Tend to agree with you there snaps .......along with questioning whether management is up to it

You'd have to think there's a huge execution risk as well .....can they deliver on new strategic direction that is beautifully outlined in glossy presentations ...that's questionabl

snapiti

there was nothing wrong with the last 10 year plan/strategy which had lots of tailwinds, plenty of demand, rising commercial property values rising rents and favorable servicing costs (interest rates), KPG failings come down to poor execution and to many snouts in the trough, if you can't perform and execute in the good times
never buy or sell shares driven by emotion, show conviction to your purchases

Basil

#148
Pretty sure I recall many years ago at great cost they "internalized" the management of KPG rather than paying an external manager.  This was supposed to result in significant benefits to the company.
Questions presenting.
Where have those benefits gone?
Why have dividends shrunken so badly in recent years compared to the 9.5 cps they paid 23 years ago and this against a backdrop in recent years of once in a lifetime low interest rates / funding costs and recently favorable tax treatment of depreciation?
Why should we believe their current developments will deliver growth in eps to shareholders when nothing they have done in the past has?
Are management even up to executing the Drury development given their lack of any track record of delivering eps growth in the past?

Sadly I see many parallels with OCA here.  Management extolling all the virtues of all the wonderful new facilities they have built for other stakeholders and how other stakeholders are benefiting so much from this and how wonderful all their ESG initiatives are.  Look how much our assets have grown in the last XYZ years, aren't we doing a fabulous job with our growth...and all the while eps languishes and shareholders gain nothing, in fact go backwards in real eps and dps inflation adjusted terms.

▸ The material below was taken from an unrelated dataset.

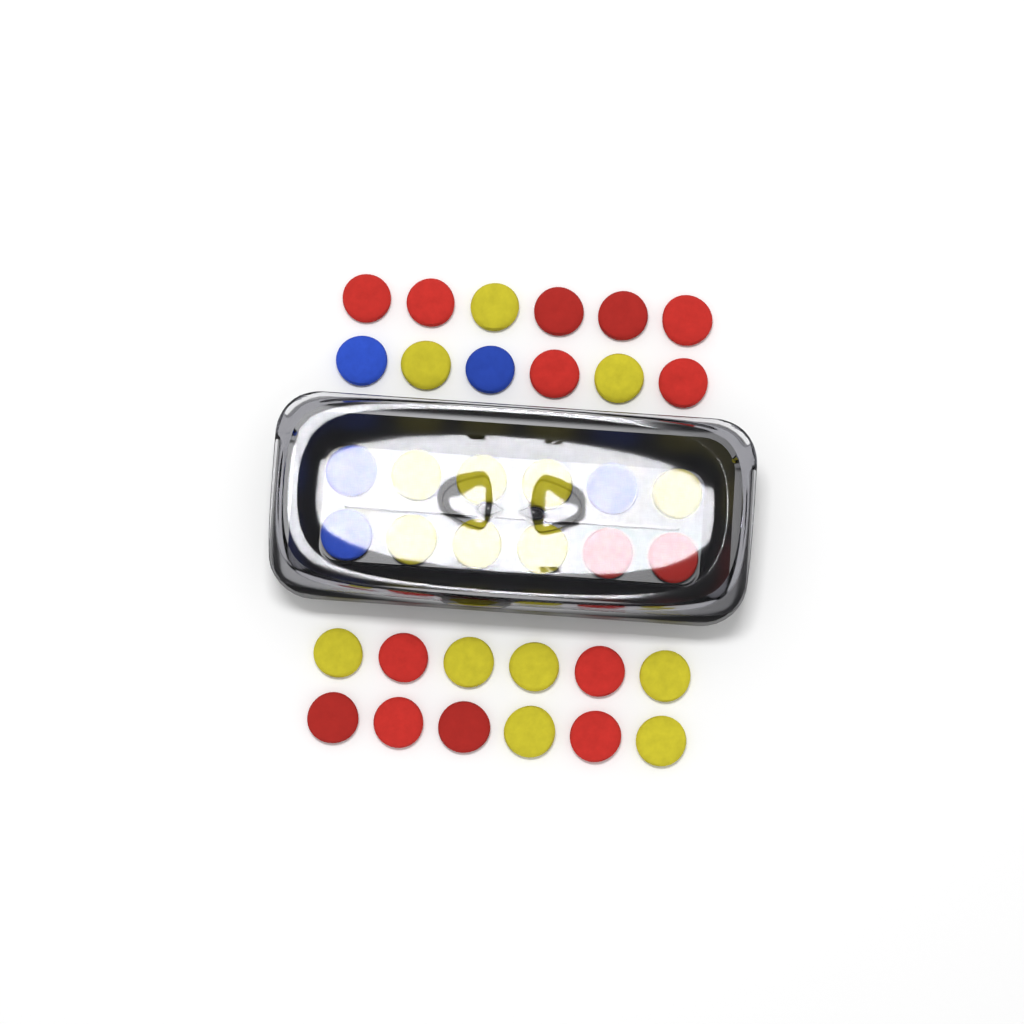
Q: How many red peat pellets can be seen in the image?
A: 15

It's impossible to make any case for holding this beyond the yield argument.  But holding for great yield is one thing and thankfully in that respect this differentiates itself very well from OCA,, but at what cost in the medium to long-term looking ahead?...that's the biggest question.

winner (n)

I'd hazard a guess that even the, most loyal of proponents must be getting a bit peeved at where the share price is heading ....and probably starting to realise management is the problem.